Моя уверенность вызвала в ней смятение:

— Но зачем бы я стала врать тебе?

— Я просто гадаю, все ли ты помнишь. ТЫ говоришь, он рассказал тебе все это и ты знала об этом еще до того, как он начал писать роман.

— Узнала, когда книга стала сводить его с ума. Нет, раньше я ничего не знала. Не знал никто, с кем он общался, став взрослым.

— Тогда непонятно, зачем он все это открыл, почему просто не сказал: «Сюжет сводит меня с ума, потому что мне не представить его в реальности, потому что я задумал нафантазировать то, что не вмещает фантазия». Он хотел справиться с задачей, которая оказалась ему не под силу. Описывал не то, что когда-то сделал, а то, чего не делал никогда. И на этом пути был не первым.

— Я знаю, Натан, что он мне говорил.

— Правда? Опиши обстоятельства, при которых он рассказал тебе, что книга, над которой он работает, в отличие от всего, что он писал раньше, строится на основе его биографии. Вспомни время и место. Вспомни слова, которые он произнес.

— Все это было сто лет назад. Как я могла бы помнить?

— Но если это был страшный секрет, который долго его мучил — или долго был вытеснен из сознания, — признание стало бы чем-то вроде исповеди Раскольникова Соне. После всех долгих лет, когда он пытался заглушить в себе память о семейном скандале, его признание прозвучало бы незабываемо. Так расскажи, каким оно было. Расскажи, каким было это его признание!

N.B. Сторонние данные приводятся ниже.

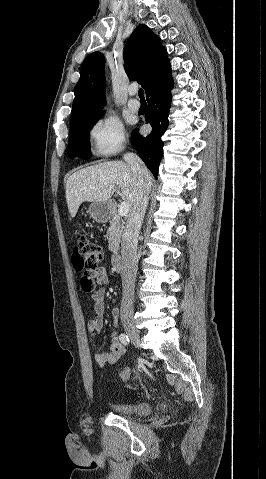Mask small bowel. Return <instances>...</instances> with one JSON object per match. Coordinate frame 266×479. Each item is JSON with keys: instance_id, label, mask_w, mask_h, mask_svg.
Masks as SVG:
<instances>
[{"instance_id": "c3829d8e", "label": "small bowel", "mask_w": 266, "mask_h": 479, "mask_svg": "<svg viewBox=\"0 0 266 479\" xmlns=\"http://www.w3.org/2000/svg\"><path fill=\"white\" fill-rule=\"evenodd\" d=\"M90 277L96 287L92 292L94 314L89 320L87 327L90 334L95 337L103 329L106 295L104 286L111 284V278L109 277L106 269L103 267H98L92 271L90 273ZM119 313V308L115 307L112 309L111 314L114 321L117 320ZM111 337L112 342L110 344V351L97 352L94 355L96 363L101 367L108 364H116L127 352L126 347L120 343L116 332H113Z\"/></svg>"}]
</instances>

— Прекрати на меня кидаться! Зачем ты это делаешь?

— Эми, никто на тебя не кидается. И уж, во всяком случае, не я. Послушай меня, пожалуйста. — На этот раз я сознательно сел в кресло Лоноффа («А, это ты!») и разговаривал с ней как бы сидя на его месте. — В основу придуманного Мэнни сюжета об инцесте легла не его жизнь. Это было бы невозможно. Источником послужила жизнь Натаниеля Готорна.

— Что?! — вскрикнула она, как будто я ее разбудил. — Я что-то прослушала? Кто говорит о Готорне?

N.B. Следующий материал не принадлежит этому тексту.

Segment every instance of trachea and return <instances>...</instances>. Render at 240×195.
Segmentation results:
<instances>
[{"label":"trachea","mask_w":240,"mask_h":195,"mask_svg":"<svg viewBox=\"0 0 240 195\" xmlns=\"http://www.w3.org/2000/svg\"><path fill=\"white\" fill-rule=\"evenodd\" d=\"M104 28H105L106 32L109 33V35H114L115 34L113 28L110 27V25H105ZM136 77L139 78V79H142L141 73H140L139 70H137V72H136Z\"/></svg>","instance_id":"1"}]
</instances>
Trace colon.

— Я. И имею на то основания.

— Ты совершенно меня запутал.

— И в мыслях не было. Послушай. Ты сейчас все поймешь. Я тебе все объясню с предельной ясностью.

— Хорошо. Если это понравится моей опухоли.

— Сосредоточься, — попросил я. — Мне не справиться с описанием жизни Мэнни, но я могу описать историю этой книги. И ты можешь. Этим мы и займемся. Тебе известно, как колеблется сознание писателя. Все приходит в движение. Смещается и скользит. И то, как зародилась эта книга, яснее ясного. Мэнни был широко начитан во всем, что касается жизни писателей, в особенности писателей Новой Англии, тех мест, где они с Хоуп прожили больше тридцати лет. Родись и живи он в Беркшире на сто лет раньше, Готорн и Мелвилл были бы его соседями. Он изучал их творчество. Так часто перечитывал их письма, что многие отрывки помнил наизусть.

И, разумеется, был знаком с высказыванием Мелвилла о его друге Готорне — тем, где говорилось о «страшной тайне» Готорна. Знал и какие выводы сделали извращенцы-ученые из этой фразы, из других фраз, оброненных родственниками и друзьями по поводу всегдашней замкнутости Готорна. Мэнни знал хитроумные, псевдонаучные, недоказуемые домыслы относительно Готорна и его сестры Элизабет, и в поисках сюжета, который раскроет то невероятное, что произошло с ним самим и, как ты говоришь, глубоко его изменило, сделав совсем не похожим на него прежнего, он использовал эти домыслы насчет Готорна и очаровательной красавицы, его старшей сестры. Для этого чуравшегося автобиографичности писателя, чей гений наделил его даром преображения, подобный выбор сюжета был, можно сказать, неизбежным. Давал возможность избавиться от давящих проблем и в то же время не касаться ничего личного. В его прозе нет места изображению. Она вся — размышление в форме рассказа. Представлю это как мою реальность, решил он.

Но на деле так решил я. Я решил сделать эту реальность моей, Эми, Климана, кого угодно. И еще целый час развивал свою версию, блистательно аргументируя ее логичность, пока наконец сам в нее не уверовал.